कंपनी का अवलोकन
Smith-Midland Corporation (SMID) operates within the Basic Materials sector, specifically focusing on the Building Materials industry, where it engages in the invention, development, manufacturing, marketing, leasing, licensing, selling, and installation of various precast concrete products and systems. The company's primary offerings include the SlenderWall lightweight construction panel, which serves as an exterior cladding for building walls, alongside other specialized concrete solutions that support diverse construction needs. This entity maintains a relatively modest operational scale with a market capitalization of $147.04M and an annual revenue generated over the trailing twelve months (TTM) of $88.87M. The workforce supporting these operations consists of 166 employees, indicating a lean organizational structure typical of specialized manufacturing firms. The market cap figure of $147.04M suggests that the company is positioned as a small-cap entity, reflecting its niche role in the precast concrete market rather than a broad-scale industrial dominance, while the revenue stream of $88.87M highlights its capacity to generate significant income despite its smaller employee base.
वित्तीय स्वास्थ्य
Over the trailing twelve months, the company reported a revenue of $88.87M, a net income of $11.77M, and an EBITDA of $18.21M, illustrating a specific cost structure where operational expenses and taxes consume a substantial portion of gross receipts. The difference between the $88.87M revenue and the $11.77M net income reveals that after-tax profitability stands at approximately 13.2%, leaving a significant gap filled by operating costs, interest, and depreciation before arriving at final earnings.
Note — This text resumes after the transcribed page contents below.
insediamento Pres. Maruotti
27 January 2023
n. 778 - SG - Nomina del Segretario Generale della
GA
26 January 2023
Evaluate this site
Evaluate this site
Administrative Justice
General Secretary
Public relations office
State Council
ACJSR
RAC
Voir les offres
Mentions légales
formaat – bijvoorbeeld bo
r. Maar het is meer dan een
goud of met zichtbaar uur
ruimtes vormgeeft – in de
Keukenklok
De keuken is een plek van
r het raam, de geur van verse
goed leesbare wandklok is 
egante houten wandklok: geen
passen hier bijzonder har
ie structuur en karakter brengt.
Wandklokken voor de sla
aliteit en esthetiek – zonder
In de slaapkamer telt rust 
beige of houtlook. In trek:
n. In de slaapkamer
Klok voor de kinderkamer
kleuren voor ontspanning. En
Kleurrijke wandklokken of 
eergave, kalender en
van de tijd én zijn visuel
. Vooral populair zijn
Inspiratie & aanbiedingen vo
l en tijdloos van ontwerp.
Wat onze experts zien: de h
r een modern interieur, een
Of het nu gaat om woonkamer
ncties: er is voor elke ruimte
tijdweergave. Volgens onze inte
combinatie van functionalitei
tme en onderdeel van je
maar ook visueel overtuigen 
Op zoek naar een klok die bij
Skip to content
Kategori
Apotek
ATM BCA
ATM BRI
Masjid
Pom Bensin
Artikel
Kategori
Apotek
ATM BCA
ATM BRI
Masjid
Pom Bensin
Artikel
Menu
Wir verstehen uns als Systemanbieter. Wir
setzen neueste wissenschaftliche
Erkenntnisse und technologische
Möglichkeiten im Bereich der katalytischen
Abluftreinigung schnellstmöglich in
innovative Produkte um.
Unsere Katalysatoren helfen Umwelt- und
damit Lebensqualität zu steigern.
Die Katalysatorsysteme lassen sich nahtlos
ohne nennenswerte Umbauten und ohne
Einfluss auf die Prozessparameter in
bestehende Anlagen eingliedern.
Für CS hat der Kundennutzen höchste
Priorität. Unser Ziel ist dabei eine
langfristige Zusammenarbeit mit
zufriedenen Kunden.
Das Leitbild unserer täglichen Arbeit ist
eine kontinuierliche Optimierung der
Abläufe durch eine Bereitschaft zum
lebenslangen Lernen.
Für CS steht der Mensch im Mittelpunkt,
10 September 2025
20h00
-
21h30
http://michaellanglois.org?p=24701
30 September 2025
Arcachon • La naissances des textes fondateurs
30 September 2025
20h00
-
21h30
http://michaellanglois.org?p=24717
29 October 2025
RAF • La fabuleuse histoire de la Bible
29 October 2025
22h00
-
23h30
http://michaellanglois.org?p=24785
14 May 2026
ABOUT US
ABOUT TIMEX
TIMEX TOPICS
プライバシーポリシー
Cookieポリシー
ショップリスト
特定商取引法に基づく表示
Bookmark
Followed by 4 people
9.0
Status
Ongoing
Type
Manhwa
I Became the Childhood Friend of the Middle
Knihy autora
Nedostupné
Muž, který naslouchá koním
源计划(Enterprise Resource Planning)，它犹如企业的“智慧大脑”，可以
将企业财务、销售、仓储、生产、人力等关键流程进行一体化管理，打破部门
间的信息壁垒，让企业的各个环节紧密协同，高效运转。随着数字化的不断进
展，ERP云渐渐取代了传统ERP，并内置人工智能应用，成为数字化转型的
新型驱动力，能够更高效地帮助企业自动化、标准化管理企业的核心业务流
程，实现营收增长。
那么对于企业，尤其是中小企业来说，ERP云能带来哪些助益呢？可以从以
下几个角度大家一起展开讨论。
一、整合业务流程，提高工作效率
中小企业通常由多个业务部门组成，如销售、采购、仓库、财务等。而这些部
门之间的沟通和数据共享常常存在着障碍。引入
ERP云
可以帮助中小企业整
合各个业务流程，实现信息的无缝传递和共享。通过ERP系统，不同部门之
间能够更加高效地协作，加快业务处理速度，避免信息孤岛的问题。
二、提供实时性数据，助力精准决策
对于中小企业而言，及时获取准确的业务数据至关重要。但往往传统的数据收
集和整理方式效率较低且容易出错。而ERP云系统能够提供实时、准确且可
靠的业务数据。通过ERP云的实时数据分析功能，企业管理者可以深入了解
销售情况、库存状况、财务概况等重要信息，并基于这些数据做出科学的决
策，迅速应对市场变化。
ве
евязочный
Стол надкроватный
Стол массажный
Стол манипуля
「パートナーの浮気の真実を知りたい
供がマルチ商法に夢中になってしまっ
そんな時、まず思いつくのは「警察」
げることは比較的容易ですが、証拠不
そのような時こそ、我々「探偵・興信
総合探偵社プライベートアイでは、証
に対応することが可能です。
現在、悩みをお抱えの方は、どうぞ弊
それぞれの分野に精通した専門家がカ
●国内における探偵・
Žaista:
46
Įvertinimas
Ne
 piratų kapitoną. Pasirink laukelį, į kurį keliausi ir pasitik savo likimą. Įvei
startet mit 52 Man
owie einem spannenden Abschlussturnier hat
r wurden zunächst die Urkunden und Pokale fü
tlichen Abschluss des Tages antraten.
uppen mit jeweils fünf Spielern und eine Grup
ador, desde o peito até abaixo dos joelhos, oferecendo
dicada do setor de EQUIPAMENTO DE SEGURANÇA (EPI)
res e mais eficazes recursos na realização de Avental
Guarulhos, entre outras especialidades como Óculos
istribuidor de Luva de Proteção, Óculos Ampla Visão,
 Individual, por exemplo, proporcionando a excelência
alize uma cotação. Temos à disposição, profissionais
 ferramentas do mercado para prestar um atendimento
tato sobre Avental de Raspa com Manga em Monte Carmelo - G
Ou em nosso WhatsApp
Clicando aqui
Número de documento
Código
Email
The enterprise generated $1.15M in free cash flow, a figure that indicates limited but existing financial flexibility to fund operations or minor capital expenditures without immediate external financing. Profitability is further contextualized by three key margins: a gross margin of 28.0%, an operating margin of 18.0%, and a profit margin of 13.2%, each demonstrating the company's ability to retain value at different stages of production and sales. Liquidity is robust as the company holds $13.38M in cash against a debt obligation of $4.69M, resulting in a conservative debt-to-equity ratio of 9.00 that suggests minimal leverage risk. Short-term solvency is strongly supported by a current ratio of 2.76, which indicates that current assets are more than double current liabilities, providing ample buffer against immediate financial obligations. Management effectiveness is evidenced by a Return on Equity of 25.5% and a Return on Assets of 12.8%, metrics that show the company generates high returns relative to shareholder capital and total asset base despite the modest scale of its operations.
मूल्यांकन आकलन
The trailing P/E ratio stands at 12.21, while the forward P/E is listed as N/A, implying that analysts do not have a projected earnings trajectory or that future earnings estimates are not currently available to calculate a forward multiple. The price-to-book ratio is 2.82, indicating that the market values the company's equity at a significant premium above its accounting book value, likely due to intangible assets or growth potential in the precast concrete sector. Alternative valuation metrics provide additional context, with a price-to-sales ratio of 1.65 and an EV/EBITDA of 7.60, suggesting the stock is priced at a premium relative to sales but at a reasonable multiple of earnings before interest, taxes, depreciation, and amortization. Price volatility is historically bounded between a 52-week high of $43.66 and a 52-week low of $25.16, and without the current price explicitly defined in the source data, the position relative to this range cannot be precisely calculated, though the spread indicates significant intrayear movement. The beta value of 1.89 signifies that the stock's price volatility is nearly double that of the broader market, making it a high-beta security that is expected to amplify market movements both upward and downward.
Growth & Income
Recent performance metrics show a revenue growth year-over-year of -9.0% and an earnings growth year-over-year of -8.5%, indicating that the company is currently experiencing contraction in both top-line sales and bottom-line profitability at similar rates. Since earnings are shrinking at a rate comparable to revenue decline, the company is facing headwinds in its core business without the cushion of cost-cutting measures driving a disproportionate earnings surge. The company does not pay dividends, as evidenced by a dividend yield of N/A and a payout ratio of 0.0%, meaning the entity retains all earnings rather than distributing them to shareholders. This non-dividend profile suggests that the company prioritizes internal capital retention or debt reduction over income distribution, although the current low debt levels and negative growth may limit the scope for aggressive reinvestment programs. The overall growth and income profile for Smith-Midland Corporation is characterized by negative growth trajectories and an absence of dividend income, presenting a scenario where capital appreciation rather than yield is the primary driver of total shareholder return.